Since, the numerator part of the fraction is $5$, so starting $0$, move $5$ steps. The point represents $\frac {5}{3}$.
Conclusion
The procedure for representing fractions on a number line is the same as that of decimal numbers. In the case of fractions, the space between two adjacent whole numbers is divided into a number of partitions equal to that of the denominator of the fraction.
Problems
Represent the following decimals on a number line.
- $\frac {1}{5}$
- $\frac {5}{7}$
- $\frac {9}{12}$
- $\frac {7}{8}$
- $\frac {5}{2}$
- $\frac {11}{3}$
- $\frac {13}{6}$
- $2\frac {1}{2}$
- $1\frac {4}{5}$
- $3\frac {3}{4}$
- $1\frac {9}{12}$
Recommended Reading
- Decimals On Number Line – Representation & Examples(With Pictures)
- Improper Fractions(Definition, Conversions & Examples)
- Mixed Fractions – Definition & Operations (With Examples)
FAQs
How do you find a proper fraction on a number line?
First of all, draw a number line similar to the natural number or whole number line. Let’s consider the proper fraction $\frac {3}{5}.
Observe the denominator of a fraction and divide the space between each of the adjacent numbers on the number line by that many numbers of spaces. For example, if the denominator of the fraction is $5$, then divide the space between each number into $5$ spaces.
Now starting from $0$ move the number of spaces equal to the numerator of the fraction. For example, if the numerator is $3$, move three spaces from $0$ towards the right. This point represents $\frac {3}{5}$.
How do you find a mixed fraction on a number line?
First of all, draw a number line similar to the natural number or whole number line. Let’s consider the proper fraction $2\frac {3}{4}$.
Observe the denominator of a fraction and divide the space between each of the adjacent numbers on the number line by that many numbers of spaces. For example, if the denominator of the fraction is $4$, then divide the space between each number into $4$ spaces.

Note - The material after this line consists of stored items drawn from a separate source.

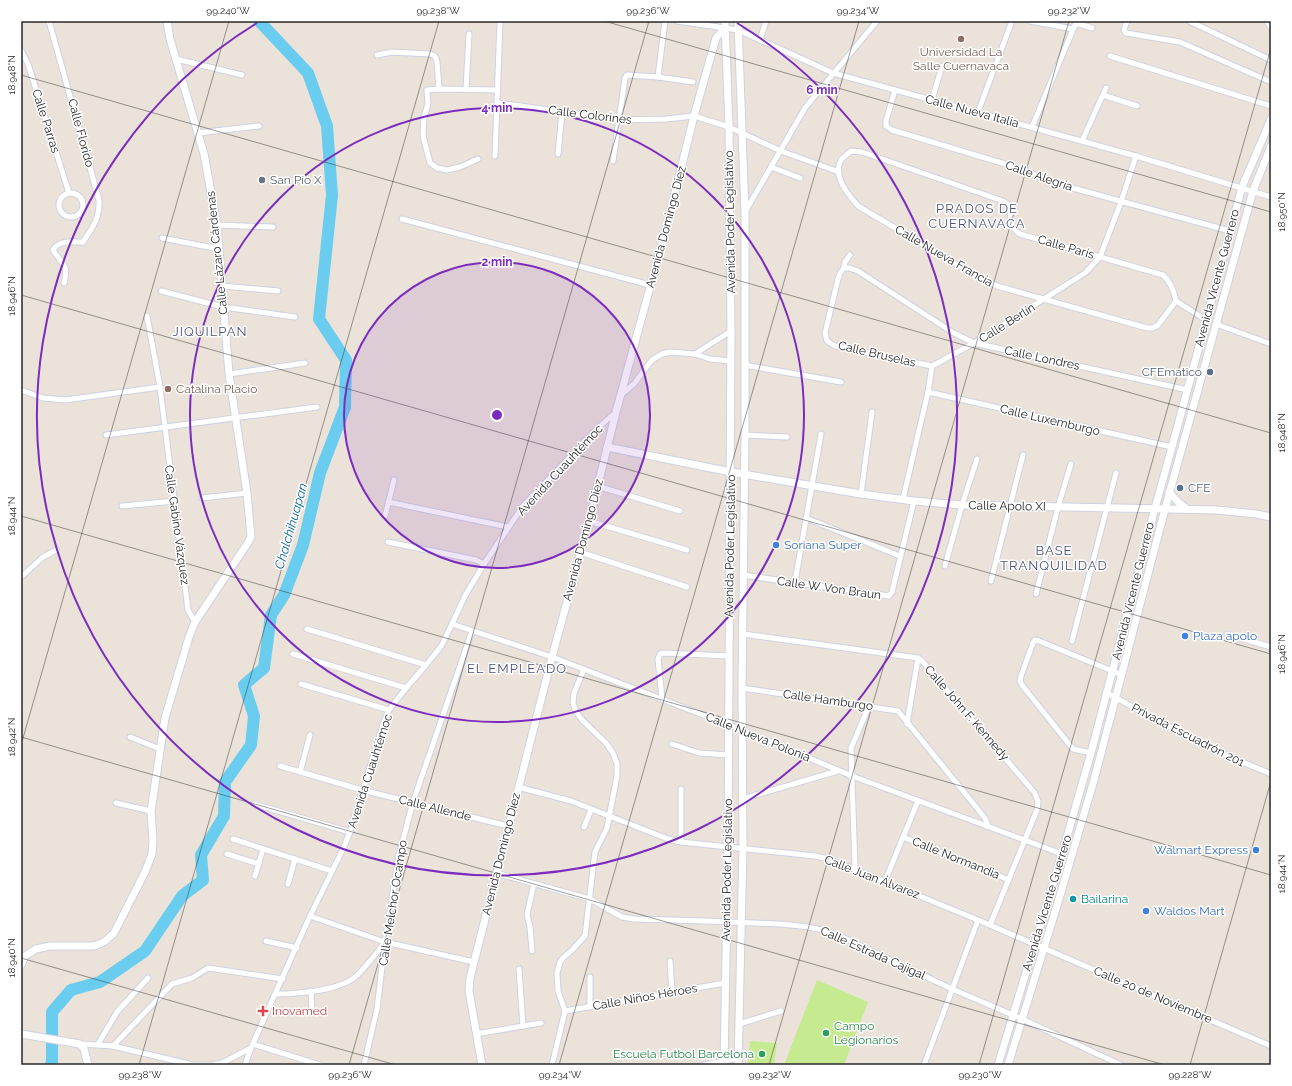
<svg xmlns="http://www.w3.org/2000/svg" width="1292" height="1086" font-family="Raleway,sans-serif">
<rect width="100%" height="100%" fill="#ebe3d9"/>
<!-- pitch -->
<g fill="#c5ea90">
<polygon points="817,980 868,1002 844,1065 784,1065"/>
<polygon points="750,1041 777,1043 774,1065 748,1065"/>
</g>
<g fill="none" stroke-linecap="round" stroke-linejoin="round">
<!-- river -->
<polyline stroke="#6acdef" stroke-width="12" points="51,1065 52,1062 52,1012 71,990 100,982 145,951 182,896 203,880 201,855 224,816 225,782 251,745 254,716 244,685 264,668 271,615 284,595 303,545 320,473 345,407 346,360 319,319 332,195 327,126 308,73 259,21"/>
<!-- street casing -->
<g stroke="#cfd2e1" stroke-width="7">
<g id="street">
<path d="M49,21L99,200C100,218 93,227 83,242C72,242 59,240 53,250C62,265 69,264 64,283"/>
<polyline points="677,21 738,30 833,73 1136,156 1271,197"/>
<polyline points="1030,21 1073,29"/>
<polyline points="1127,21 1124,30 1126,33 1180,42 1271,82"/>
<polyline points="1189,21 1271,60"/>
<polyline points="760,40 766,21"/>
<polyline points="21,50 28,64 69,193"/>
<polyline points="377,55 392,52 430,54 435,56 437,62 439,89"/>
<polyline points="1110,56 1271,106"/>
<polyline points="176,59 242,75"/>
<polyline points="658,77 665,21"/>
<polyline points="466,89 469,34"/>
<polyline points="895,90 886,121 886,126 892,130 1025,170 1047,181 1230,231"/>
<polyline points="1103,95 1137,106"/>
<polyline points="932,100 942,66"/>
<polyline points="498,103 620,120 666,119 694,116 729,127 781,151 839,172"/>
<polyline points="978,112 1012,21"/>
<polyline points="1032,127 1075,25 1079,24 1092,28"/>
<polyline points="198,133 259,126"/>
<polyline points="1082,141 1106,88"/>
<path d="M851,151L862,152L1003,201L1009,205C1012,218 1008,226 1020,234L1163,275C1171,282 1174,291 1176,301L1158,325L1153,328H1147L997,286L981,279L858,206C848,194 832,176 841,160C844,156 848,154 851,151Z"/>
<polyline points="558,154 562,112"/>
<polyline points="495,156 500,21"/>
<polyline points="478,159 460,167 447,170 437,168 430,163 423,136 424,117 428,104 427,90 439,89 498,90"/>
<polyline points="613,161 625,78 627,75 658,77 693,82"/>
<polyline points="771,167 800,178"/>
<circle cx="71" cy="205" r="12"/>
<polyline points="745,212 805,108 877,21"/>
<polyline points="402,219 650,285"/>
<polyline points="217,225 273,227"/>
<polyline points="162,238 219,249"/>
<polyline points="844,268 849,268 858,271 952,332 974,343 1188,390"/>
<polyline points="844,268 840,273 838,279 825,333 827,341 835,346 932,366"/>
<polyline points="844,268 845,262 850,255"/>
<polyline points="222,286 278,291"/>
<polyline points="161,291 223,307 295,317"/>
<polyline points="1176,301 1206,320"/>
<polyline points="147,316 160,387 188,610 195,622"/>
<polyline points="1216,324 1271,344"/>
<polyline points="695,354 731,331"/>
<polyline points="744,365 841,382"/>
<polyline points="932,366 974,343 1085,273 1100,257 1121,202 1136,156"/>
<polyline points="229,374 305,363"/>
<polyline points="21,390 43,398 65,400 160,387"/>
<polyline points="928,392 1172,447"/>
<polyline points="622,394 634,384 652,360 662,354 670,352 695,354 710,359 731,361"/>
<polyline points="106,435 317,407"/>
<polyline points="745,435 787,437"/>
<polyline points="597,486 680,511"/>
<polyline points="861,494 872,412"/>
<polyline points="202,498 247,493"/>
<polyline points="903,499 928,392 932,366"/>
<polyline points="388,502 508,527"/>
<polyline points="122,506 175,501"/>
<polyline points="385,516 394,480"/>
<polyline points="806,518 900,556"/>
<polyline points="589,521 687,550"/>
<polyline points="388,542 476,560 484,564"/>
<polyline points="580,552 687,587"/>
<polyline points="945,566 962,505 977,459"/>
<polyline points="742,575 889,596 892,592 914,501"/>
<polyline points="21,577 43,557 56,550"/>
<polyline points="991,581 1023,455"/>
<polyline points="795,582 821,434"/>
<polyline points="1036,594 1058,507 1071,464"/>
<polyline points="452,624 552,657 742,730 852,776 1062,854"/>
<polyline points="307,629 426,665"/>
<polyline points="743,634 918,658 923,662 1034,792 1038,801 1037,810 990,925"/>
<polyline points="1227,634 1271,647"/>
<polyline points="1072,641 1116,473"/>
<polyline points="293,654 406,688"/>
<polyline points="301,684 389,710"/>
<polyline points="742,688 898,711 985,818 988,826"/>
<polyline points="1107,693 1207,747 1271,774"/>
<polyline points="662,699 658,659 660,654 664,653 728,656"/>
<polyline points="907,724 918,658"/>
<polyline points="130,737 160,749"/>
<polyline points="672,744 699,753 728,755"/>
<polyline points="1091,753 1073,749 1022,685 1020,681 1021,676 1033,643 1035,640 1039,641 1122,675"/>
<polyline points="280,766 362,790 508,826"/>
<polyline points="300,772 310,735"/>
<polyline points="518,787 571,801 668,839 681,842 815,856 829,859 978,920 1271,1046"/>
<polyline points="742,799 838,771"/>
<polyline points="116,803 151,811"/>
<polyline points="254,804 350,832"/>
<polyline points="584,827 591,810"/>
<polyline points="903,837 1009,880"/>
<polyline points="233,839 332,871"/>
<polyline points="681,842 681,789"/>
<polyline points="227,854 259,864"/>
<polyline points="855,869 851,748 869,706"/>
<path d="M496,873L590,899L622,917L634,919C674,920 714,921 754,923C783,924 811,925 838,935L952,989L1022,1019L1121,1065"/>
<polyline points="255,876 263,849"/>
<polyline points="885,881 918,801"/>
<polyline points="288,884 295,859"/>
<polyline points="310,916 385,942 474,962"/>
<polyline points="266,941 297,948"/>
<polyline points="532,951 530,927 527,914 534,884"/>
<polyline points="670,961 672,992"/>
<polyline points="519,969 523,1026"/>
<polyline points="590,977 590,1007"/>
<polyline points="311,991 312,1011"/>
<path d="M275,994C297,994 336,991 354,978C363,971 377,952 385,942"/>
<polyline points="565,1011 725,983"/>
<polyline points="739,1024 781,1011"/>
<polyline points="476,1034 541,1023"/>
<polyline points="80,1044 113,1046 193,1065 212,1065 222,1063 251,1048"/>
<polyline points="98,1044 117,1012 148,978"/>
<polyline points="253,1044 320,1065"/>
<polyline points="113,1046 172,984 192,978 208,968 283,979"/>
<polyline points="245,1065 251,1048 275,994 310,916 343,849 350,832 384,722 389,710 406,688 426,665 442,645 466,594 484,564 523,506 599,427 616,412"/>
<polyline points="364,1065 377,1009 385,942 399,855 413,802 472,631"/>
<polyline points="552,1065 565,1011 558,991 557,973 560,962 563,958 572,950 585,936 595,852 607,828 617,776 617,764 613,753 606,743 583,721 576,712 573,703 574,693 584,669"/>
<polyline points="704,1065 738,1058"/>
<polyline points="924,1065 978,920"/>
</g>
</g>
<!-- secondary casing -->
<g stroke="#cfd2e1" stroke-width="9">
<g id="secondary">
<polyline points="1268,21 1271,26"/>
<polyline points="607,447 731,472 861,494 914,501 962,505 1217,510 1256,514 1271,517"/>
<polyline points="1169,492 1178,502 1187,509"/>
<polyline points="21,965 25,956 36,949 50,946 94,946 104,942 114,933 145,872 152,854 153,841 151,811 165,718 189,637 195,622 249,541 251,537 247,493 229,374 217,225 204,154 170,39 167,21"/>
<polyline points="21,1034 80,1044 84,1049 88,1065"/>
<polyline points="482,1065 469,991 470,978 552,657 589,521 616,412 667,225 694,116 716,38 725,28"/>
<polyline points="724,1065 728,847 731,331 729,127 725,21"/>
<polyline points="738,1065 743,848 742,688 745,435 745,213 738,21"/>
<polyline points="998,1065 1062,854 1091,753 1155,508 1172,447 1242,187 1271,119"/>
<polyline points="1008,1065 1059,899 1094,780 1165,509 1253,191 1271,146"/>
</g>
</g>
<!-- street -->
<use href="#street" stroke="#fff" stroke-width="5"/>
<!-- secondary -->
<use href="#secondary" stroke="#fff" stroke-width="7"/>
</g>
<!-- ticks -->
<path fill="none" stroke="#282828" stroke-width="1" stroke-opacity="0.45" d="M604,21L1271,212M21,75L1271,433M21,295L1271,654M21,516L1271,875M21,737L1165,1065M21,745L229,21M21,958L396,1065M139,1065L439,21M349,1065L649,21M559,1065L859,21M769,1065L1069,21M979,1065L1271,48M1190,1065L1271,781"/>
<!-- distance rings -->
<circle cx="497" cy="415" r="153" fill="#7b2cbf" fill-opacity=".12"/>
<g fill="none" stroke="#7b2cbf" stroke-width="2">
<circle cx="497" cy="415" r="153"/>
<circle cx="497" cy="415" r="307"/>
<path d="M737 23A460 460 0 1 1 257 23"/>
</g>
<!-- markers -->
<g fill="#8d6e63" stroke="#fff" stroke-width="1.5">
<circle cx="961" cy="39" r="4"/>
<circle cx="168" cy="389" r="4"/>
</g>
<circle fill="#6b7280" stroke="#fff" stroke-width="1.5" cx="262" cy="180" r="4"/>
<g fill="#5c6f8a" stroke="#fff" stroke-width="1.5">
<circle cx="1210" cy="372" r="4"/>
<circle cx="1180" cy="488" r="4"/>
</g>
<g fill="#3f7fe0" stroke="#fff" stroke-width="1.5">
<circle cx="776" cy="545" r="4"/>
<circle cx="1185" cy="636" r="4"/>
<circle cx="1256" cy="850" r="4"/>
<circle cx="1146" cy="911" r="4"/>
</g>
<circle fill="#0f9aa8" stroke="#fff" stroke-width="1.5" cx="1073" cy="899" r="4"/>
<path fill="#e0444e" stroke="#fff" stroke-width="1.5" d="M261 1005h4v4h4v4h-4v4h-4v-4h-4v-4h4z"/>
<g fill="#2e9e5b" stroke="#fff" stroke-width="1.5">
<circle cx="826" cy="1033" r="4"/>
<circle cx="762" cy="1054" r="4"/>
</g>
<g text-anchor="middle" dominant-baseline="central" stroke-width="3" stroke-linejoin="round" paint-order="stroke">
<!-- education labels -->
<g font-size="12" fill="#785e54" stroke="#fff">
<text x="961" y="52">Universidad La<tspan x="961" dy="14">Salle Cuernavaca</tspan></text>
<text x="176" y="389" text-anchor="start">Catalina Placio</text>
</g>
<!-- street labels -->
<g font-size="12" fill="#282828" stroke="#fff">
<text transform="translate(972 111) rotate(15)">Calle Nueva Italia</text>
<text transform="translate(590 115) rotate(7)">Calle Colorines</text>
<text transform="translate(46 121) rotate(72)">Calle Parras</text>
<text transform="translate(81 133) rotate(75)">Calle Florido</text>
<text transform="translate(1039 176) rotate(19)">Calle Alegría</text>
<text transform="translate(730 222) rotate(-91)">Avenida Poder Legislativo</text>
<text transform="translate(666 227) rotate(-75)">Avenida Domingo Diez</text>
<text transform="translate(1066 247) rotate(16)">Calle París</text>
<text transform="translate(217 253) rotate(-96)">Calle Lázaro Cárdenas</text>
<text transform="translate(944 256) rotate(30)">Calle Nueva Francia</text>
<text transform="translate(1217 278) rotate(-75)">Avenida Vicente Guerrero</text>
<text transform="translate(1007 323) rotate(-32)">Calle Berlín</text>
<text transform="translate(877 354) rotate(13)">Calle Bruselas</text>
<text transform="translate(1042 358) rotate(12)">Calle Londres</text>
<text transform="translate(1050 420) rotate(13)">Calle Luxemburgo</text>
<text transform="translate(560 470) rotate(-47)">Avenida Cuauhtémoc</text>
<text transform="translate(1007 506) rotate(1)">Calle Apolo XI</text>
<text transform="translate(177 525) rotate(82)">Calle Gabino Vázquez</text>
<text transform="translate(583 540) rotate(-75)">Avenida Domingo Diez</text>
<text transform="translate(730 546) rotate(-89)">Avenida Poder Legislativo</text>
<text transform="translate(829 588) rotate(8)">Calle W. Von Braun</text>
<text transform="translate(1133 591) rotate(-76)">Avenida Vicente Guerrero</text>
<text transform="translate(828 700) rotate(8)">Calle Hamburgo</text>
<text transform="translate(967 713) rotate(49)">Calle John F. Kennedy</text>
<text transform="translate(1188 735) rotate(27)">Privada Escuadrón 201</text>
<text transform="translate(758 737) rotate(22)">Calle Nueva Polonia</text>
<text transform="translate(370 771) rotate(-72)">Avenida Cuauhtémoc</text>
<text transform="translate(435 808) rotate(14)">Calle Allende</text>
<text transform="translate(501 854) rotate(-76)">Avenida Domingo Diez</text>
<text transform="translate(956 858) rotate(22)">Calle Normandia</text>
<text transform="translate(727 870) rotate(-89)">Avenida Poder Legislativo</text>
<text transform="translate(872 877) rotate(21)">Calle Juan Álvarez</text>
<text transform="translate(393 903) rotate(-81)">Calle Melchor Ocampo</text>
<text transform="translate(1047 903) rotate(-73)">Avenida Vicente Guerrero</text>
<text transform="translate(873 953) rotate(24)">Calle Estrada Cajigal</text>
<text transform="translate(1153 995) rotate(23)">Calle 20 de Noviembre</text>
<text transform="translate(645 997) rotate(-10)">Calle Niños Héroes</text>
</g>
<!-- worship labels -->
<g font-size="12" fill="#5b616d" stroke="#fff" text-anchor="start">
<text x="270" y="180">San Pío X</text>
</g>
<!-- service labels -->
<g font-size="12" fill="#4e5e75" stroke="#fff" text-anchor="end">
<text x="1202" y="372">CFEmatico</text>
<text x="1188" y="488" text-anchor="start">CFE</text>
</g>
<!-- shop labels -->
<g font-size="12" fill="#366cbe" stroke="#fff" text-anchor="start">
<text x="784" y="545">Soriana Súper</text>
<text x="1193" y="636">Plaza apolo</text>
<text x="1248" y="850" text-anchor="end">Walmart Express</text>
<text x="1154" y="911">Waldos Mart</text>
</g>
<!-- culture labels -->
<g font-size="12" fill="#0d838f" stroke="#fff" text-anchor="start">
<text x="1081" y="899">Bailarina</text>
</g>
<!-- health labels -->
<g font-size="12" fill="#be3a42" stroke="#fff" text-anchor="start">
<text x="272" y="1011">Inovamed</text>
</g>
<!-- leisure labels -->
<g font-size="12" fill="#27864d" stroke="#fff" text-anchor="start">
<text x="834" y="1026">Campo<tspan x="834" dy="14">Legionarios</tspan></text>
<text x="754" y="1054" text-anchor="end">Escuela Futbol Barcelona</text>
</g>
<!-- neighbourhood labels -->
<g font-size="13" letter-spacing="1" fill="#495278" stroke="#fff">
<text x="977" y="208">PRADOS DE<tspan x="977" dy="15">CUERNAVACA</tspan></text>
<text x="210" y="331">JIQUILPAN</text>
<text x="1054" y="550">BASE<tspan x="1054" dy="15">TRANQUILIDAD</tspan></text>
<text x="517" y="668">EL EMPLEADO</text>
</g>
<!-- water labels -->
<g font-size="13" font-style="italic" fill="#0c6998" stroke="#fff">
<text transform="translate(291 526) rotate(-74)">Chalchihuapan</text>
</g>
</g>
<circle cx="497" cy="415" r="6" fill="#7b2cbf" stroke="#fff" stroke-width="2"/>
<g font-size="12" text-anchor="middle" font-weight="bold" fill="#7b2cbf" stroke="#fff" stroke-width="3" stroke-linejoin="round" paint-order="stroke">
<text x="822" y="94">6 min</text>
<text x="497" y="112">4 min</text>
<text x="497" y="266">2 min</text>
</g>
<!-- border -->
<rect width="1292" height="1086" fill="none" stroke="#ffffff" stroke-width="44"/>
<rect x="22" y="22" width="1248" height="1042" fill="none" stroke="#282828" stroke-width="1.5"/>
<g font-size="10" text-anchor="middle" fill="#282828">
<text x="228" y="14">99.240°W</text>
<text x="438" y="14">99.238°W</text>
<text x="648" y="14">99.236°W</text>
<text x="858" y="14">99.234°W</text>
<text x="1069" y="14">99.232°W</text>
<text transform="translate(11 75) rotate(-90)" y="4">18.948°N</text>
<text transform="translate(1281 212) rotate(-90)" y="4">18.950°N</text>
<text transform="translate(11 296) rotate(-90)" y="4">18.946°N</text>
<text transform="translate(1281 433) rotate(-90)" y="4">18.948°N</text>
<text transform="translate(11 516) rotate(-90)" y="4">18.944°N</text>
<text transform="translate(1281 654) rotate(-90)" y="4">18.946°N</text>
<text transform="translate(11 737) rotate(-90)" y="4">18.942°N</text>
<text transform="translate(1281 874) rotate(-90)" y="4">18.944°N</text>
<text transform="translate(11 958) rotate(-90)" y="4">18.940°N</text>
<text x="140" y="1078">99.238°W</text>
<text x="350" y="1078">99.236°W</text>
<text x="560" y="1078">99.234°W</text>
<text x="770" y="1078">99.232°W</text>
<text x="980" y="1078">99.230°W</text>
<text x="1190" y="1078">99.228°W</text>
</g>
</svg>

Now, move to the point $2$ (the whole part of the mixed fraction) on the number line and then move to $3^{rd}$ point between $2$ and $3$ on the number line. This point represents $2 \frac {3}{4}$.
How do you find an improper fraction on a number line?
First of all, draw a number line similar to the natural number or whole number line. Let’s consider the proper fraction $\frac {17}{3}$.
Observe the denominator of a fraction and divide the space between each of the adjacent numbers on the number line by that many numbers of spaces. For example, if the denominator of the fraction is $3$, then divide the space between each number into $3$ spaces.
Convert the fraction to a mixed fraction. $\frac {17}{3} = 5 \frac {2}{3}$.
Now, move to the point $5$ (the whole part of the mixed fraction) on the number line and then move to $2^{nd}$ point between $5$ and $6$ on the number line. This point represents $5 \frac {2}{3}$ or $\frac {17}{3}$.
What are Equivalent Fractions on a Number Line?
Equivalent fractions on a number line are those fractions that share the same position irrespective of the numbers written in their numerators and denominators. They are equal in value.